YOUR INSTRUCTIONS →
Once you reach the line containing "[9] D. G. Ebin." in the entries below, write out that line and each one after it down to the line containing "[10] E. Feireisl, A.", exactly and with nothing added.

DATA FOR THIS EXERCISE →
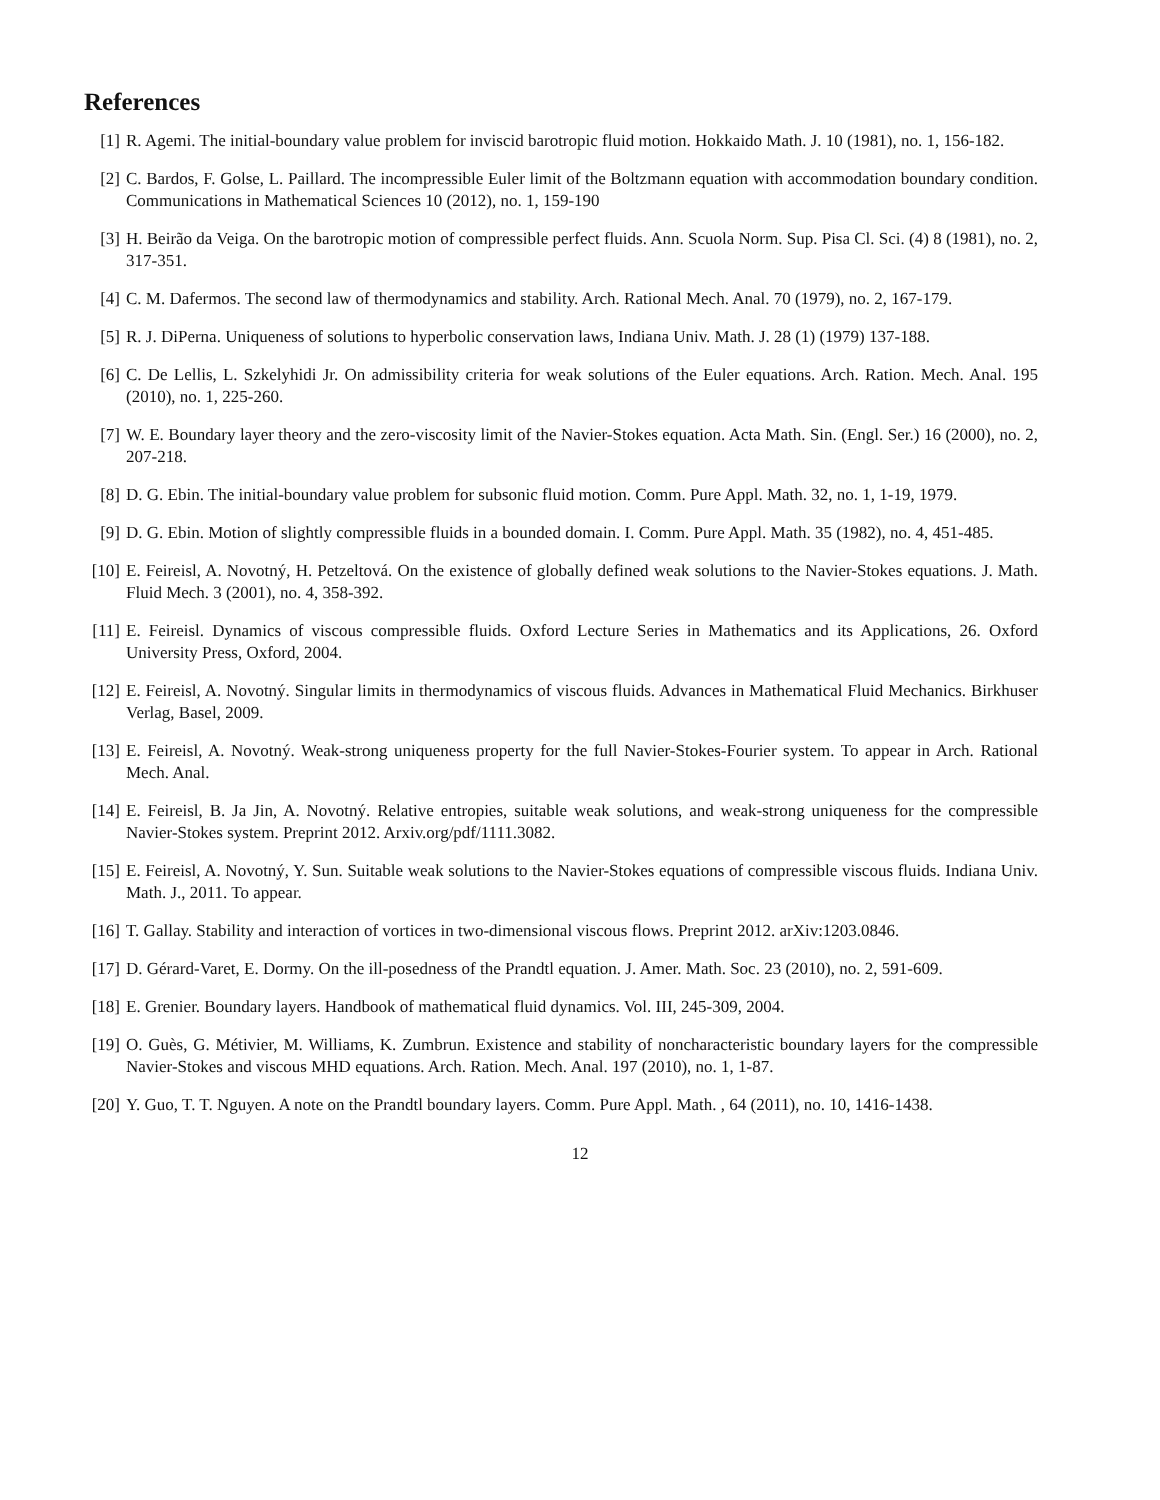References
[1] R. Agemi. The initial-boundary value problem for inviscid barotropic fluid motion. Hokkaido Math. J. 10 (1981), no. 1, 156-182.
[2] C. Bardos, F. Golse, L. Paillard. The incompressible Euler limit of the Boltzmann equation with accommodation boundary condition. Communications in Mathematical Sciences 10 (2012), no. 1, 159-190
[3] H. Beirão da Veiga. On the barotropic motion of compressible perfect fluids. Ann. Scuola Norm. Sup. Pisa Cl. Sci. (4) 8 (1981), no. 2, 317-351.
[4] C. M. Dafermos. The second law of thermodynamics and stability. Arch. Rational Mech. Anal. 70 (1979), no. 2, 167-179.
[5] R. J. DiPerna. Uniqueness of solutions to hyperbolic conservation laws, Indiana Univ. Math. J. 28 (1) (1979) 137-188.
[6] C. De Lellis, L. Szkelyhidi Jr. On admissibility criteria for weak solutions of the Euler equations. Arch. Ration. Mech. Anal. 195 (2010), no. 1, 225-260.
[7] W. E. Boundary layer theory and the zero-viscosity limit of the Navier-Stokes equation. Acta Math. Sin. (Engl. Ser.) 16 (2000), no. 2, 207-218.
[8] D. G. Ebin. The initial-boundary value problem for subsonic fluid motion. Comm. Pure Appl. Math. 32, no. 1, 1-19, 1979.
[9] D. G. Ebin. Motion of slightly compressible fluids in a bounded domain. I. Comm. Pure Appl. Math. 35 (1982), no. 4, 451-485.
[10] E. Feireisl, A. Novotný, H. Petzeltová. On the existence of globally defined weak solutions to the Navier-Stokes equations. J. Math. Fluid Mech. 3 (2001), no. 4, 358-392.
[11] E. Feireisl. Dynamics of viscous compressible fluids. Oxford Lecture Series in Mathematics and its Applications, 26. Oxford University Press, Oxford, 2004.
[12] E. Feireisl, A. Novotný. Singular limits in thermodynamics of viscous fluids. Advances in Mathematical Fluid Mechanics. Birkhuser Verlag, Basel, 2009.
[13] E. Feireisl, A. Novotný. Weak-strong uniqueness property for the full Navier-Stokes-Fourier system. To appear in Arch. Rational Mech. Anal.
[14] E. Feireisl, B. Ja Jin, A. Novotný. Relative entropies, suitable weak solutions, and weak-strong uniqueness for the compressible Navier-Stokes system. Preprint 2012. Arxiv.org/pdf/1111.3082.
[15] E. Feireisl, A. Novotný, Y. Sun. Suitable weak solutions to the Navier-Stokes equations of compressible viscous fluids. Indiana Univ. Math. J., 2011. To appear.
[16] T. Gallay. Stability and interaction of vortices in two-dimensional viscous flows. Preprint 2012. arXiv:1203.0846.
[17] D. Gérard-Varet, E. Dormy. On the ill-posedness of the Prandtl equation. J. Amer. Math. Soc. 23 (2010), no. 2, 591-609.
[18] E. Grenier. Boundary layers. Handbook of mathematical fluid dynamics. Vol. III, 245-309, 2004.
[19] O. Guès, G. Métivier, M. Williams, K. Zumbrun. Existence and stability of noncharacteristic boundary layers for the compressible Navier-Stokes and viscous MHD equations. Arch. Ration. Mech. Anal. 197 (2010), no. 1, 1-87.
[20] Y. Guo, T. T. Nguyen. A note on the Prandtl boundary layers. Comm. Pure Appl. Math. , 64 (2011), no. 10, 1416-1438.
12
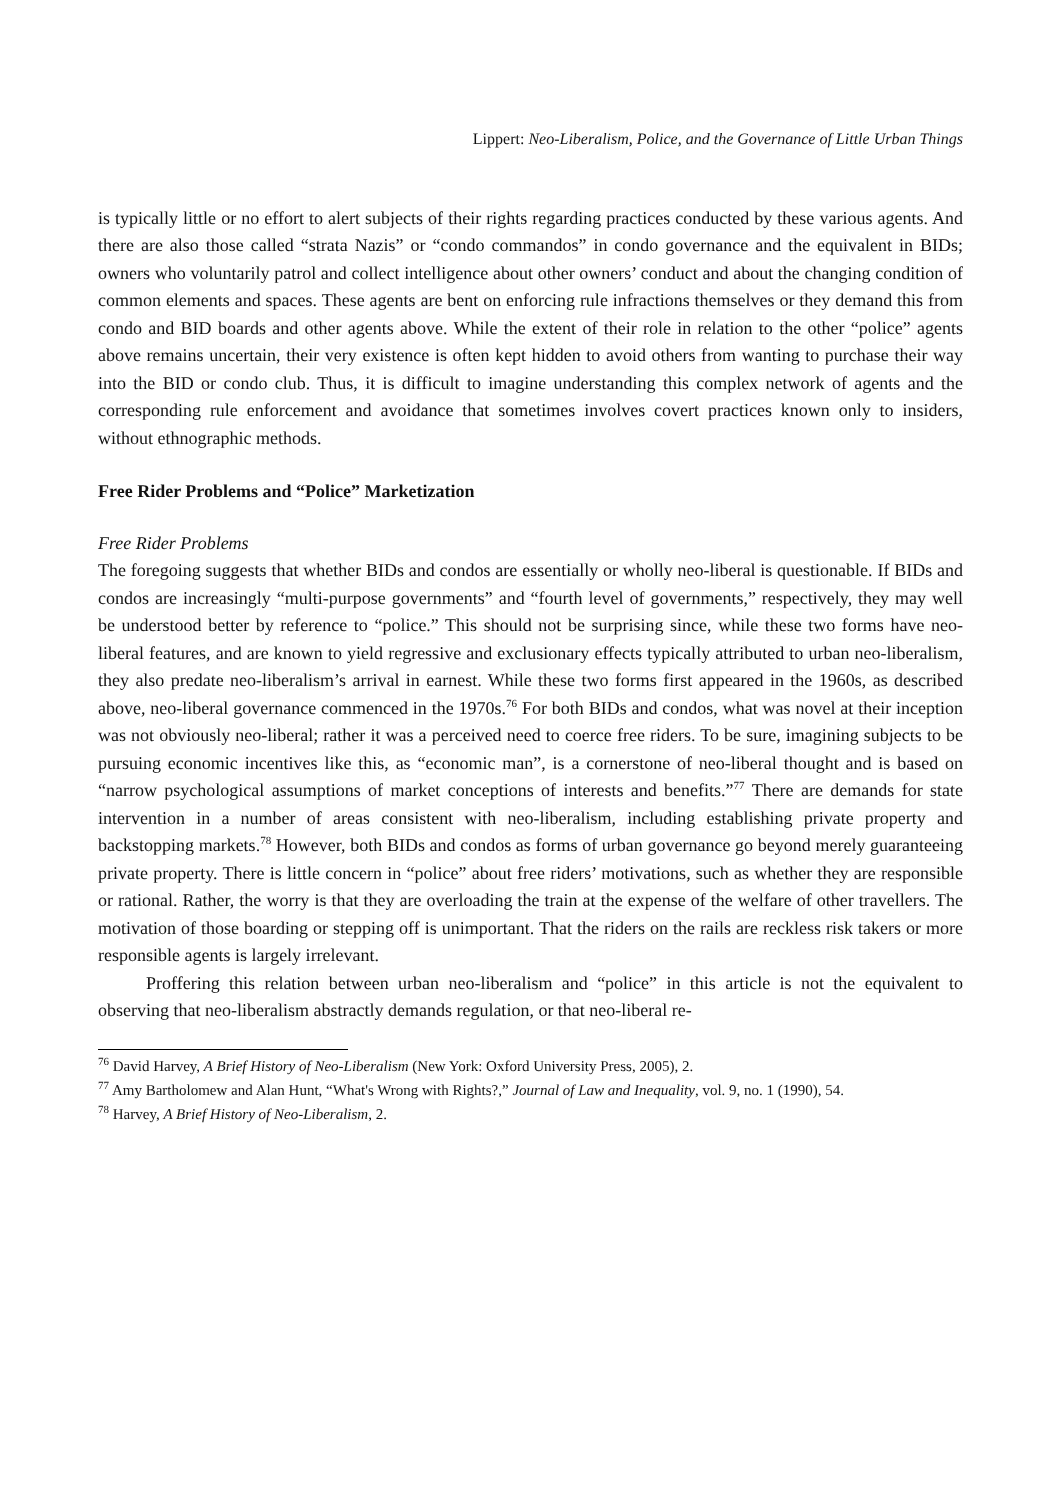Lippert: Neo-Liberalism, Police, and the Governance of Little Urban Things
is typically little or no effort to alert subjects of their rights regarding practices conducted by these various agents. And there are also those called “strata Nazis” or “condo commandos” in condo governance and the equivalent in BIDs; owners who voluntarily patrol and collect intelligence about other owners’ conduct and about the changing condition of common elements and spaces. These agents are bent on enforcing rule infractions themselves or they demand this from condo and BID boards and other agents above. While the extent of their role in relation to the other “police” agents above remains uncertain, their very existence is often kept hidden to avoid others from wanting to purchase their way into the BID or condo club. Thus, it is difficult to imagine understanding this complex network of agents and the corresponding rule enforcement and avoidance that sometimes involves covert practices known only to insiders, without ethnographic methods.
Free Rider Problems and “Police” Marketization
Free Rider Problems
The foregoing suggests that whether BIDs and condos are essentially or wholly neo-liberal is questionable. If BIDs and condos are increasingly “multi-purpose governments” and “fourth level of governments,” respectively, they may well be understood better by reference to “police.” This should not be surprising since, while these two forms have neo-liberal features, and are known to yield regressive and exclusionary effects typically attributed to urban neo-liberalism, they also predate neo-liberalism’s arrival in earnest. While these two forms first appeared in the 1960s, as described above, neo-liberal governance commenced in the 1970s.<sup>76</sup> For both BIDs and condos, what was novel at their inception was not obviously neo-liberal; rather it was a perceived need to coerce free riders. To be sure, imagining subjects to be pursuing economic incentives like this, as “economic man”, is a cornerstone of neo-liberal thought and is based on “narrow psychological assumptions of market conceptions of interests and benefits.”<sup>77</sup> There are demands for state intervention in a number of areas consistent with neo-liberalism, including establishing private property and backstopping markets.<sup>78</sup> However, both BIDs and condos as forms of urban governance go beyond merely guaranteeing private property. There is little concern in “police” about free riders’ motivations, such as whether they are responsible or rational. Rather, the worry is that they are overloading the train at the expense of the welfare of other travellers. The motivation of those boarding or stepping off is unimportant. That the riders on the rails are reckless risk takers or more responsible agents is largely irrelevant.
Proffering this relation between urban neo-liberalism and “police” in this article is not the equivalent to observing that neo-liberalism abstractly demands regulation, or that neo-liberal re-
<sup>76</sup> David Harvey, A Brief History of Neo-Liberalism (New York: Oxford University Press, 2005), 2.
<sup>77</sup> Amy Bartholomew and Alan Hunt, “What's Wrong with Rights?,” Journal of Law and Inequality, vol. 9, no. 1 (1990), 54.
<sup>78</sup> Harvey, A Brief History of Neo-Liberalism, 2.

WRITTEN SOLUTION →
[9] D. G. Ebin. Motion of slightly compressible fluids in a bounded domain. I. Comm. Pure Appl. Math. 35 (1982), no. 4, 451-485.
[10] E. Feireisl, A. Novotný, H. Petzeltová. On the existence of globally defined weak solutions to the Navier-Stokes equations. J. Math. Fluid Mech. 3 (2001), no. 4, 358-392.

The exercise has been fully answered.